**Problem details**
Every line below that mentions the word "rounded" should be copied out.

▼

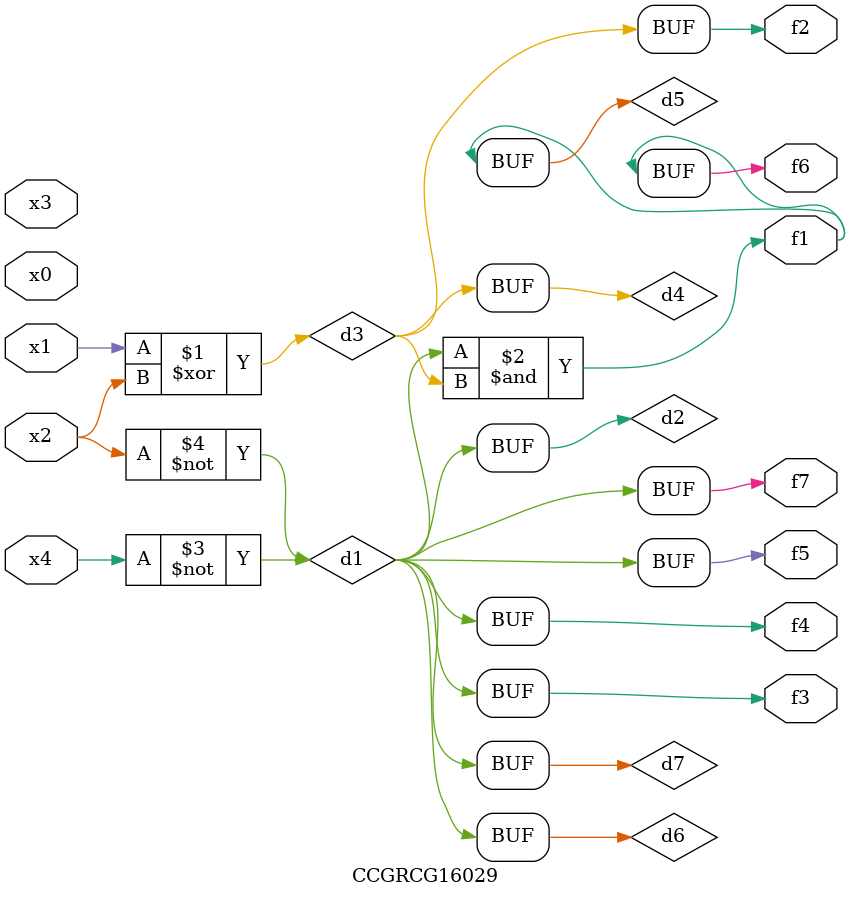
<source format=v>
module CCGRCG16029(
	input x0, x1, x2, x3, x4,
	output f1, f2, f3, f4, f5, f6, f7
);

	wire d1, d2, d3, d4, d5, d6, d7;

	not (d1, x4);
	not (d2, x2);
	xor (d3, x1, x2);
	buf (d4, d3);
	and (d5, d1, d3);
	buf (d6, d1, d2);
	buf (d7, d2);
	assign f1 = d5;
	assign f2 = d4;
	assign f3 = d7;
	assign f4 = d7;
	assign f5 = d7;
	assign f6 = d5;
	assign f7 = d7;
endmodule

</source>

▲
▼

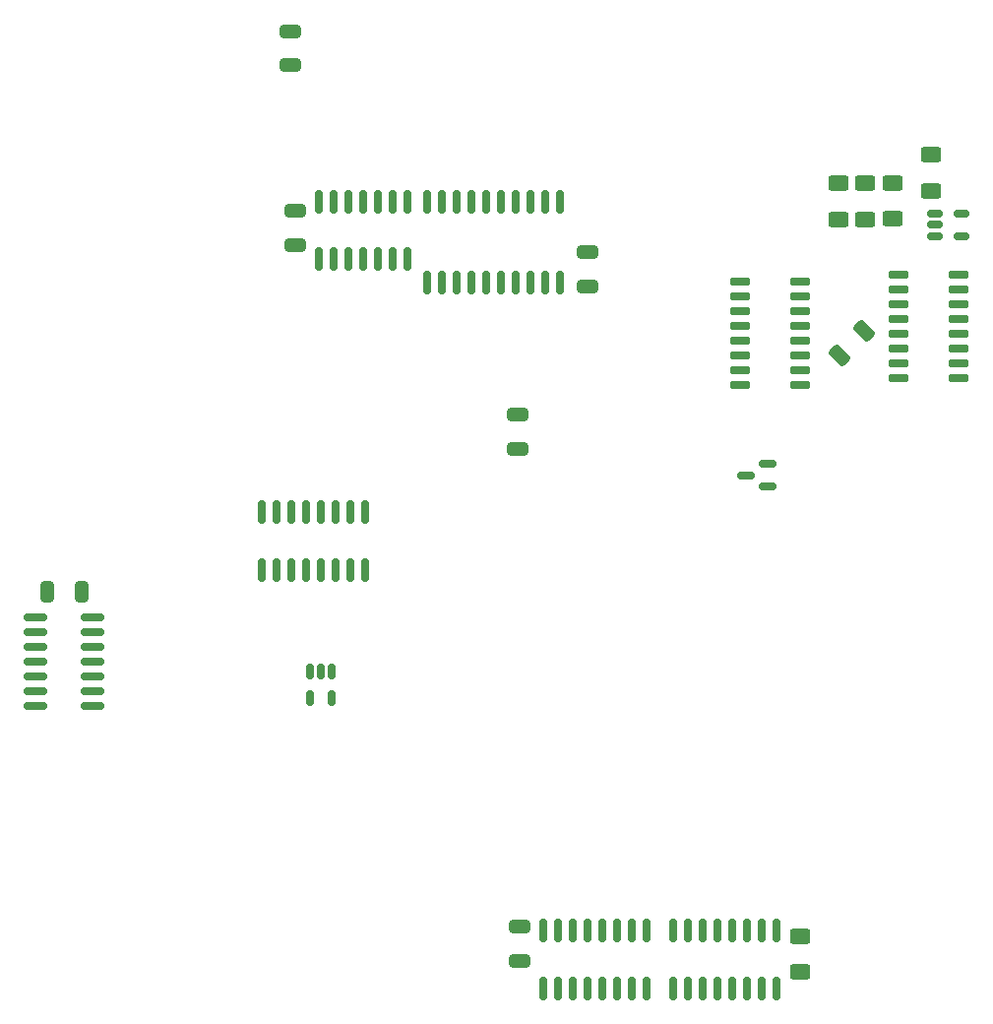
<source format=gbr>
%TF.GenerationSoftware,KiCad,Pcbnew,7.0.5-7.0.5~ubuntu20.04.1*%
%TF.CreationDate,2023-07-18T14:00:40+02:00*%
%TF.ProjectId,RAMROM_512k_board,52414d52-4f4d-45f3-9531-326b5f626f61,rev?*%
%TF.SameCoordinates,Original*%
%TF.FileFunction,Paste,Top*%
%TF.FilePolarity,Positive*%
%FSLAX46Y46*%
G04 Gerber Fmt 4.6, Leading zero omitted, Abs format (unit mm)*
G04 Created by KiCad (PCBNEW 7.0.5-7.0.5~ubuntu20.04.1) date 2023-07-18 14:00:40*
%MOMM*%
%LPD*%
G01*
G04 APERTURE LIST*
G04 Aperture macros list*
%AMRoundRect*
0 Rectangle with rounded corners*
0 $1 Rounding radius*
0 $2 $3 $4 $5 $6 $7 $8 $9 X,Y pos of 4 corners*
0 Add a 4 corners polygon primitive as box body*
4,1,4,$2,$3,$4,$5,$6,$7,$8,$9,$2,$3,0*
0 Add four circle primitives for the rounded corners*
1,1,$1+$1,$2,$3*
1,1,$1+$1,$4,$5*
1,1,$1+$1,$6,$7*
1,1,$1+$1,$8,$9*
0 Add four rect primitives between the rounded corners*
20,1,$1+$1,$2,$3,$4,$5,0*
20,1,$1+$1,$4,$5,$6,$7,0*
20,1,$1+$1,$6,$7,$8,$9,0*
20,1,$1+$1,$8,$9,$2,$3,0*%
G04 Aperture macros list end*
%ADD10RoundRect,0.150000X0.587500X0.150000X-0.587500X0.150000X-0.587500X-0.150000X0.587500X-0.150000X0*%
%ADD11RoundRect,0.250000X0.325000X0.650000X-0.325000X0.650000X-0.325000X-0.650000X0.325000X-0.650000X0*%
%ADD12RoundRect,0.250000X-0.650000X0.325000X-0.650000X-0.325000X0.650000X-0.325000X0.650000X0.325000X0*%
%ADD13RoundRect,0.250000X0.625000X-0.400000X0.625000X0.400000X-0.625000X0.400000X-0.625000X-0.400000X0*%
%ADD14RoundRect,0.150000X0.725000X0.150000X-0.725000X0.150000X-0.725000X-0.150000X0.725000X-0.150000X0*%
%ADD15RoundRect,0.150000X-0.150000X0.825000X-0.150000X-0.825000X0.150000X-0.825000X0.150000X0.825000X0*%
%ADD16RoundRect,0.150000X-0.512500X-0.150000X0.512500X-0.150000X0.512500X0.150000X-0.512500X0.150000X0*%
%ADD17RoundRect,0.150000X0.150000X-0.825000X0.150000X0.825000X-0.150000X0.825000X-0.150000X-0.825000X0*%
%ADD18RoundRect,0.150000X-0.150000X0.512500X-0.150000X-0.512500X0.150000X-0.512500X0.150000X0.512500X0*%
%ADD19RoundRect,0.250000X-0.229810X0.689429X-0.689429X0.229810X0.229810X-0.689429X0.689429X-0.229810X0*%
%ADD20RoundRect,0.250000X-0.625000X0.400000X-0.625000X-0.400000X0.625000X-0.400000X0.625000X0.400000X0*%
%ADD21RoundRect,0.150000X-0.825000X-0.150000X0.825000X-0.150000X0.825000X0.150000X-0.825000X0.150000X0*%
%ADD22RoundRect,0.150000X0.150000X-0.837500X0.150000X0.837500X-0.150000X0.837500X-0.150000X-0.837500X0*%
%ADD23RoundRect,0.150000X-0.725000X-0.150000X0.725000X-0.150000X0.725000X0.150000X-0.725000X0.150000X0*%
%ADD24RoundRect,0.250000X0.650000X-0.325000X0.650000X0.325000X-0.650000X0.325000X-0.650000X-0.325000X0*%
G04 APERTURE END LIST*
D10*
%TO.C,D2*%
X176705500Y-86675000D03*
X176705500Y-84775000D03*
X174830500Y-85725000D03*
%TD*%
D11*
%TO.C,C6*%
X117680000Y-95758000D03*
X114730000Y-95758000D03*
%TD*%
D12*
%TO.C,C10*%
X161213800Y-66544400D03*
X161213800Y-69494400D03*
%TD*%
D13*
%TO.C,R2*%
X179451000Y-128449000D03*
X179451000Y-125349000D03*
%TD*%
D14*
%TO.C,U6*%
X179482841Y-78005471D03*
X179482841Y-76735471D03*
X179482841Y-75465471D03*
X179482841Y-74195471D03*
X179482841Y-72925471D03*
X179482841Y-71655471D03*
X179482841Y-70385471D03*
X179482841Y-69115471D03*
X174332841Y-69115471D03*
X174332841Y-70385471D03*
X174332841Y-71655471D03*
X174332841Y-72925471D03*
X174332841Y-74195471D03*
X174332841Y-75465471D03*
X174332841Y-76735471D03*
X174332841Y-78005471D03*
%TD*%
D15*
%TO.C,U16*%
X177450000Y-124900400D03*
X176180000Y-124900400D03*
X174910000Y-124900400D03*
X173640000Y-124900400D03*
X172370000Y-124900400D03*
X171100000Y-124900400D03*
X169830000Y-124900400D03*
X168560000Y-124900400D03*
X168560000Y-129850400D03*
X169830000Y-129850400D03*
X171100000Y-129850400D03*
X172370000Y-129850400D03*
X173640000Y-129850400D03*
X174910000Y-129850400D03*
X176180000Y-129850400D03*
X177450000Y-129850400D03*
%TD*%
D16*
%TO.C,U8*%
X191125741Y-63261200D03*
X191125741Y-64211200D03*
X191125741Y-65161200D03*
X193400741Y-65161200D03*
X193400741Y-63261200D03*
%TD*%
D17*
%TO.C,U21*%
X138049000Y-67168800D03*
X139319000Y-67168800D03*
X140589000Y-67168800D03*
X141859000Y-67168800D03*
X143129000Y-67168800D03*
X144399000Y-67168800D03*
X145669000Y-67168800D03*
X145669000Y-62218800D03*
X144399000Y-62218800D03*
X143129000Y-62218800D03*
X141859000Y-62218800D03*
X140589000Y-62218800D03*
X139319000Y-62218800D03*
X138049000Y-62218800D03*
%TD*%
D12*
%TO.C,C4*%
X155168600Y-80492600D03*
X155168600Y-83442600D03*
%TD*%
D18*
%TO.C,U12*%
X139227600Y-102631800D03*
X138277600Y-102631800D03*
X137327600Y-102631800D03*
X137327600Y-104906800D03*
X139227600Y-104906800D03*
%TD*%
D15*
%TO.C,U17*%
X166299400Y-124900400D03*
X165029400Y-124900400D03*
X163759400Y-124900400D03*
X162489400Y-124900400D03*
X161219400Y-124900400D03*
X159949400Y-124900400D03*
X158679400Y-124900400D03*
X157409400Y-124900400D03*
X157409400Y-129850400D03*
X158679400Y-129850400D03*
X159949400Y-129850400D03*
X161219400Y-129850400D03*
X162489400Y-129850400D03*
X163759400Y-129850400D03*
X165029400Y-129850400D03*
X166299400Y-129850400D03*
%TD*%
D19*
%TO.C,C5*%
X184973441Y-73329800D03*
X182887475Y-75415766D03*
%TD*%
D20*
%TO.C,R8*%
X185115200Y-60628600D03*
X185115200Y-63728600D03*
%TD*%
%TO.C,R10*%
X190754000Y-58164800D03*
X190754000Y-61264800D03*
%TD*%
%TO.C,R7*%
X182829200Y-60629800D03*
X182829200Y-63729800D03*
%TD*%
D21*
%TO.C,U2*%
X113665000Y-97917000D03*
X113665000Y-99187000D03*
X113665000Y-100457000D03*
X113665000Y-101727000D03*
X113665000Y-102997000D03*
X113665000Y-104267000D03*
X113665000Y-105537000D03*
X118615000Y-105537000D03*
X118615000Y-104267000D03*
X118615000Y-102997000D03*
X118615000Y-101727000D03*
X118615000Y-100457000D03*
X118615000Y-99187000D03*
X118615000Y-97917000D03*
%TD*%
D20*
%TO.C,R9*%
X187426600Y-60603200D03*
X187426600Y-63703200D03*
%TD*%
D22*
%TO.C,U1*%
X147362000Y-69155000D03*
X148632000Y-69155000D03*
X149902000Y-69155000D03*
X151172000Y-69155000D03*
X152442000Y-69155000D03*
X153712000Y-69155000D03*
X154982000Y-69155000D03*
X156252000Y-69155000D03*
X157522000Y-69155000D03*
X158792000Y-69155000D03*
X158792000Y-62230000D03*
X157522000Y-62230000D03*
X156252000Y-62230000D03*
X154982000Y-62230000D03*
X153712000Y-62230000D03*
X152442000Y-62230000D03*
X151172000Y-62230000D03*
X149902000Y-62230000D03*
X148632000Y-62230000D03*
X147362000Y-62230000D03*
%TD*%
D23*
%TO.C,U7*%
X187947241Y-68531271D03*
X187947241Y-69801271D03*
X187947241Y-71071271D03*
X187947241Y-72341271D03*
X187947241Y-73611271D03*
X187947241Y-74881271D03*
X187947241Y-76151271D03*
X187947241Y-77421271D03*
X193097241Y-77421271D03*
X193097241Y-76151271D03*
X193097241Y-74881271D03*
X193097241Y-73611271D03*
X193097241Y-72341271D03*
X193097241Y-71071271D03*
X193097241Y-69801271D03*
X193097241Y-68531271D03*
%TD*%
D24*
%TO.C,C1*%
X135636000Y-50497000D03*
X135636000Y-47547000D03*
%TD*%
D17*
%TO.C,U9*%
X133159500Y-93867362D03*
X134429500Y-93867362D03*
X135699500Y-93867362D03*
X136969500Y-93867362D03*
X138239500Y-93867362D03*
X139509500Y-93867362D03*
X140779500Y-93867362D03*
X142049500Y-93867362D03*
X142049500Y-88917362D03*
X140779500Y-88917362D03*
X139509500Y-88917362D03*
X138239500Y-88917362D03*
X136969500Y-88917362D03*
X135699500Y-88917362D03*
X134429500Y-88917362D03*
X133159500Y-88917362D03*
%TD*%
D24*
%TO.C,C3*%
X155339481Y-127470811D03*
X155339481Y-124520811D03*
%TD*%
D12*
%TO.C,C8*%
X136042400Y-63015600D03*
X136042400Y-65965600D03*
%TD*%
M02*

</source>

▲

**Answer box**
0 Rectangle with rounded corners*
0 Add four circle primitives for the rounded corners*
0 Add four rect primitives between the rounded corners*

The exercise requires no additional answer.